と口々に話していたが, Takaの不運はこんなことではすまなかった。 俺たちはパチンコ屋で合流したKeita(苫小牧在住)も含め, 4人で晩飯(回転寿司)を食い,山杜の部屋で大酒盛り大会となった。 その中で,Takaデジカメの説明書を読み, とりあえず,俺たちの写真を写そうとしていた。
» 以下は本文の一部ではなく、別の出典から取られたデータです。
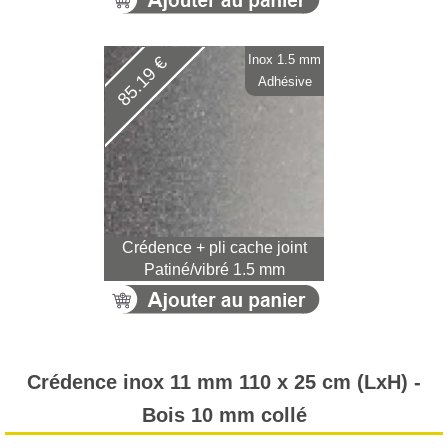
Inox 1.5 mm
85.19 €
Adhésive
Crédence + pli cache joint
Patiné/vibré 1.5 mm
Crédence inox 11 mm 110 x 25 cm (LxH) -
Bois 10 mm collé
 しかし,どうもデジカメの様子がおかしい。 電源を入れても,液晶部分にバッテリー不足を表す「電池マーク」が表示され,写せない。 しかも,すぐ,電源が落ちてしまうのだ。


 俺たちは口々に

「省電力機能が働いているんじゃない?」

とか

「サービスでもらった電池が古いんじゃない?」

とか

「電池が冷えて力が出ないんじゃない?」

など話していた。そこで,電池をこたつの中で暖めて使用してみた。 そうすると,何枚か撮ることができたが,今度はフラッシュがたかれシャッターは切れるものの, 液晶に何も表示されなくなった。 スマートメディアを抜き,俺のデジカメでロードしてみてもやはりダメだった。
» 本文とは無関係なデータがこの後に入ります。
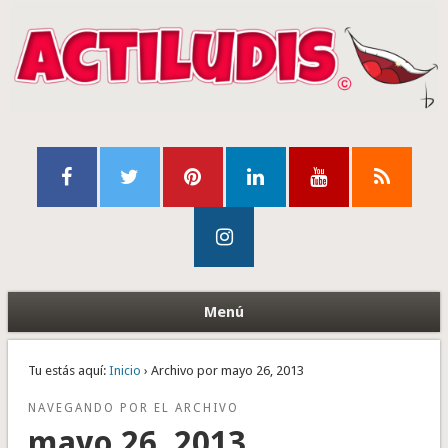
Menú
Tu estás aquí:
Inicio
› Archivo por mayo 26, 2013
NAVEGANDO POR EL ARCHIVO
mayo 26, 2013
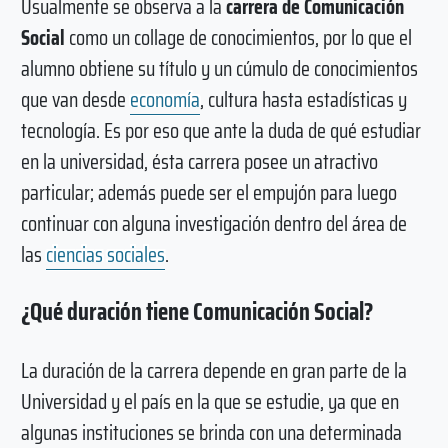
Usualmente se observa a la
carrera de Comunicación
Social
como un collage de conocimientos, por lo que el
alumno obtiene su título y un cúmulo de conocimientos
que van desde
economía
, cultura hasta estadísticas y
tecnología. Es por eso que ante la duda de qué estudiar
en la universidad, ésta carrera posee un atractivo
particular; además puede ser el empujón para luego
continuar con alguna investigación dentro del área de
las
ciencias sociales
.
¿Qué duración tiene Comunicación Social?
La duración de la carrera depende en gran parte de la
Universidad y el país en la que se estudie, ya que en
algunas instituciones se brinda con una determinada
 その結果,これは不良品だと判断し,明日また販売店へ行き, 商品を交換してもらおうということにして,それ以後,酒を飲み,寝た。


 日曜日,俺たちは早めに起き,そして,昨日の販売店へ向かった。 俺たちは商品交換を望んでいたが

「店員に故障と判断され,修理扱いにされたらどうしよう」

とみんな一様にドキドキしていた。

 しかし,店員はあっさりと不良品と認め,新しい商品と交換することになった。 昨日のトラブルで説明書を熟読していたこともあり, 操作方法をマスターしていたTakaは,車内でまた子供のようにウキウキして, あまり意味のない写真を何枚か撮っていた。


 そして,あまり美味しくないラーメンを食い, とりあえず腹を満たした俺たちは小樽までの渋滞にもまれながら, 俺はナビシートでしっかりと眠りながら6時間以上かけて函館へと戻った。


 Takaはにとってはとことんついていない札幌遠征だったが, デジカメが交換できてとりあえず良かったというところだろうか。